With justice reinvestment, he said, an effort the state has been involved in for the past four years, “The intent is certainly a good one, to try and make sure that we are incarcerating the right people, and that we also provide opportunities for those who are involved in the system to become productive citizens after their release. But we also have to be keenly aware of public safety.”

The last Senate State Affairs chairman was Sen. Jeff Siddoway, R-Terreton, who gave up chairing the Senate Local Government and Taxation Committee, a spot he prized, to take the post.

“It’s an honor,” Lodge said, “because it’s a prime assignment — it’s a big leadership position, and it’s a real honor to be selected by your leadership to serve in that capacity. And I know the pitfalls of it.”

Lodge, who is in her 10th term in the Senate, said she made sure Senate leaders understood that “I’m no pushover.”

“I feel like I can find a few things to do,” she said.

Meanwhile, Sen. Jim Rice, R-Caldwell, was named the new chairman of the Senate Local Government and Taxation Committee. Rice had previously chaired the Senate Agricultural Affairs Committee.

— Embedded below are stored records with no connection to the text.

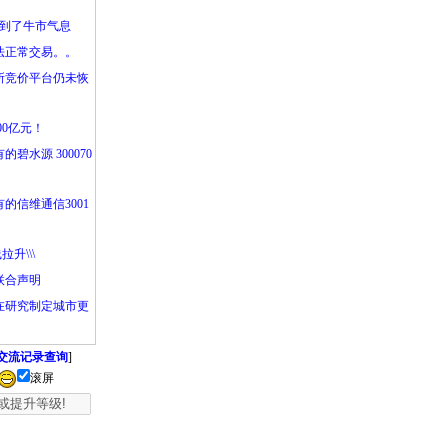
闻到了牛市气息
法正常交易。。
所竞价平台仍未恢
00亿元！
碧水源 300070
的信维通信3001
升\\\
联合声明
在研究制定城市更
交流记录查询
]
滚屏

“We’ll have very good discussions,” he said. “You probably won’t see a lot of major issues this year; I think at some point we’re going to get that grocery tax done, in the next little while. I think this year, we’re going to tend to be frugal.”

Rice noted that Gov.-elect Brad Little supports repealing the sales tax on groceries, which many lawmakers have long supported.

“It’s a really excellent committee,” Rice said. “The senators bring a broad range of experience and knowledge, and I think we’ll have good collective wisdom in what we do pass.”

Among other changes during Thursday’s organizational session of the Legislature, Sen. Steve Bair, R-Blackfoot, was named the new Senate co-chairman of the Joint Finance-Appropriations Committee, whose former Senate chairwoman, Sen. Shawn Keough, retired. That powerful joint committee writes the state budget.

Bair formerly chaired the Senate Resources Committee. It will now be chaired instead by Sen. Lee Heider, R-Twin Falls.

Heider formerly chaired the Senate Health and Welfare Committee; it will now be chaired instead by Sen. Fred Martin, R-Boise.

The new Senate Agriculture Committee chairman is Sen. Jim Guthrie, R-McCammon.

Former Local Government and Taxation Committee Chairman Dan Johnson, R-Lewiston, was named vice-chair of JFAC.

Only the Senate Education, Commerce and Transportation committees will have the same chairmen they had last year.

DEMOCRATIC LEADERSHIP

Minority Democrats in the Senate also completed their committee assignments during Thursday’s organizational session, moving back up to two Democrats on each Senate committee.

“This puts us back to where we were when we had Sen. Dan Schmidt,” said Sen. Maryanne Jordan, Senate minority caucus chairwoman. “Last session, we had three committees that only had one Democrat.” That was a problem, she said, because it meant one might make a motion and not be able to get a second to have the committee consider the motion. “To have two folks on every committee, it makes a huge difference,” she said.

Schmidt, D-Moscow, was defeated two years ago by Sen. Dan Foreman, R-Moscow, who then lost this year to new Sen. David Nelson, D-Moscow.

The Idaho House also convened its organizational session on Thursday, but with numerous committee chairs having left office, lots of new representatives and twice the number of members as the 35-member Senate, leaders found the divvying up of committees and chairmanships a daunting task and opted to continue it into Friday.

In the Senate, Little, the current lieutenant governor, presided over the chamber for the final time; come January, he’ll be the governor.

The new lieutenant governor and Senate president will be former state Rep. Janice McGeachin, the first woman to hold that position in Idaho history.